Sherlockians insist that the sleuth was real and Arthur Conan Doyle was merely his chronicler, making for some great "lost papers"/ Sherlock Holmes pastiches. I was delighted by Ruth Rendell's invention, in The Keys to the Street, of an Irene Adler museum in which "the woman" for Holmes is treated as a real Edwardian figure:
"When she was in here or in the corset room, Mary often thought Irene Adler's incursions into male attire--as when she whispers 'good evening' to Holmes in Baker Street--entirely understandable. The crab in whalebone could have known comfort only in bed at night, never by day in the S-shaped whalebone stays, the buckled and webbed bodices, the crustaceous layers, and those furbelowed cartwheel hats. Other pictures on the walls showed Edwardian women attempting to mount stairs, board trams, and manage their hats on windy days.

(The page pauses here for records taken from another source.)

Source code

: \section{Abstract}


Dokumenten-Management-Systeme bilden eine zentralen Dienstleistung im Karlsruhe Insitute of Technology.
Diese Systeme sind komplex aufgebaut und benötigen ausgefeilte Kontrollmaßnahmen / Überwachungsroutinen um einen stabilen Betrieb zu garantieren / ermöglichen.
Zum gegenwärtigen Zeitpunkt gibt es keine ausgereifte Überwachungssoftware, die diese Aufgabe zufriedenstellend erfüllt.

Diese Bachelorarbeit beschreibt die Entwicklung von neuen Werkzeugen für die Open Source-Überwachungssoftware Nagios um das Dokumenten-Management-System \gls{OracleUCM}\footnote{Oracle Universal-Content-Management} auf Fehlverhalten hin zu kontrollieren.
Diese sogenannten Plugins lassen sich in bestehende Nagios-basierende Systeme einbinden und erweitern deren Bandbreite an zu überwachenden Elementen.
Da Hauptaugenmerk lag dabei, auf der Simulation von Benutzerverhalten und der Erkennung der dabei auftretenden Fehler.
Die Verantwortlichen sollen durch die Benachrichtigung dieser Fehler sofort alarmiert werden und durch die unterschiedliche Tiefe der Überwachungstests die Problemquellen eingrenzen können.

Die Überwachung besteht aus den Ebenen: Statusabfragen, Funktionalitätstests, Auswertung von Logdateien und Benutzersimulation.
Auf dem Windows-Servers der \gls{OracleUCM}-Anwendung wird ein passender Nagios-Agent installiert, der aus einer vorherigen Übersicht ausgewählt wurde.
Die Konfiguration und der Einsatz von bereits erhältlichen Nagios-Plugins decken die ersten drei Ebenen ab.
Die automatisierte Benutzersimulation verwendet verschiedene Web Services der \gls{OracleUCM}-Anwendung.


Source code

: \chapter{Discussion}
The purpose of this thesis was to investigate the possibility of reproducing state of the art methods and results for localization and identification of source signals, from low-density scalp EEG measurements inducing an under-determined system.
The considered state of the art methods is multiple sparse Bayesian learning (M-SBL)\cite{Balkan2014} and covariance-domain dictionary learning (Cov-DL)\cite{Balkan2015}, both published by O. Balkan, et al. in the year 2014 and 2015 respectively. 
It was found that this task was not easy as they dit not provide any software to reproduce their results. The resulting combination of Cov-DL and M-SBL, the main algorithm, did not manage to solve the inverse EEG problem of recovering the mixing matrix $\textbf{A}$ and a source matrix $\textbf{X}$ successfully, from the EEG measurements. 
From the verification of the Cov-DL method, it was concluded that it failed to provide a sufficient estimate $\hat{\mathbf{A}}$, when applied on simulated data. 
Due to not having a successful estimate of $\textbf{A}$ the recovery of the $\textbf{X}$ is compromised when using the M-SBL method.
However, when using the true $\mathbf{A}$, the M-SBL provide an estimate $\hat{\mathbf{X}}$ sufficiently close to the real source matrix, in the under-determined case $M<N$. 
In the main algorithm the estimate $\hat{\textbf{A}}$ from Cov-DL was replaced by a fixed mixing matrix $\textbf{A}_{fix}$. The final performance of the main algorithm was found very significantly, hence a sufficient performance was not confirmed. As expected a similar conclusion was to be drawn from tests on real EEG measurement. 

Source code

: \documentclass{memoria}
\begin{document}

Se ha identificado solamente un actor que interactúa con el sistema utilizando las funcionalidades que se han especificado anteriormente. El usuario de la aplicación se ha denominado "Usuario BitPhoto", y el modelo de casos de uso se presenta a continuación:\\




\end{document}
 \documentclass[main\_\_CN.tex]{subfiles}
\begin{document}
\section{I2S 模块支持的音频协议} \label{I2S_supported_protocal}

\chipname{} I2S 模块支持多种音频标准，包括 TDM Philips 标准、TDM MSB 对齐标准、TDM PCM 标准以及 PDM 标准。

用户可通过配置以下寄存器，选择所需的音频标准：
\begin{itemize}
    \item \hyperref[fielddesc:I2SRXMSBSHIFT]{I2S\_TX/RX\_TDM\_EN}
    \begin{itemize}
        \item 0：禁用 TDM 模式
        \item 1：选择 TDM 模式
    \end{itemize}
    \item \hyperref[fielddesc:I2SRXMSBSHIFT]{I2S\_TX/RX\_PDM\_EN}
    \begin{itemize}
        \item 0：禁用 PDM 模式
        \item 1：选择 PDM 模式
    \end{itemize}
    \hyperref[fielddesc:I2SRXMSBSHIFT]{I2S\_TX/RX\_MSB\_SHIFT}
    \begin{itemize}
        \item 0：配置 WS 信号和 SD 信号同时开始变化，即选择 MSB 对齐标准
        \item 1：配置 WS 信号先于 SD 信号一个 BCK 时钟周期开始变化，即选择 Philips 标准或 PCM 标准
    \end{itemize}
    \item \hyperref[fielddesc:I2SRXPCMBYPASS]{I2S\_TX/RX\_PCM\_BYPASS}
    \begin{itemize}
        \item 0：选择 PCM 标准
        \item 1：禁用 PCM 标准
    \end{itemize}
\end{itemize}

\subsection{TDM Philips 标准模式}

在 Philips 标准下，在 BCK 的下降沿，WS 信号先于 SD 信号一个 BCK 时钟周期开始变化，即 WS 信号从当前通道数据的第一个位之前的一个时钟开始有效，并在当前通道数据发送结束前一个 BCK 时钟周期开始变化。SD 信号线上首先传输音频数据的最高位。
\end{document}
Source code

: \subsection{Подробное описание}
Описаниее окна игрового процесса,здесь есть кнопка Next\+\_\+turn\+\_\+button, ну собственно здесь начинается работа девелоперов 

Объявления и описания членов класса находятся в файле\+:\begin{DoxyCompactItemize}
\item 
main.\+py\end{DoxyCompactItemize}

"They sold more copies of the Sherlock Holmes story 'A Scandal in Bohemia' (Irene as crab in whalebone on the front cover and in jacket and breeches on the back) than all the catalogs and brochures put together. A favorite place was the facsimile of Irene's drawing room, as it must have been at Briony Lodge, with the secret panel by the fireplace where the compromising photograph was kept hidden, open for all to see the secret spring. Gustav Klimt had not painted her, for he was real and she was fiction, but the mock-Klimt portrait of Irene in sequins and pearls posed against a gold-leaf screen, framed in narrow gilded wood, went back to hang on the walls of many a Midwest condo. Business was too brisk at lunchtime for Mary to leave the museum. It even looked at one point during the afternoon as if admission would have to be restricted for half an hour. But the crowd dwindled as five approached, by which time the shop had run out of calendars and Knossos scarves and Stacey was on the phone to the sales rep."

The Klimt pastiche, especially the part about "for he was real and she was fiction" in the midst of that straight-faced detail, kills me!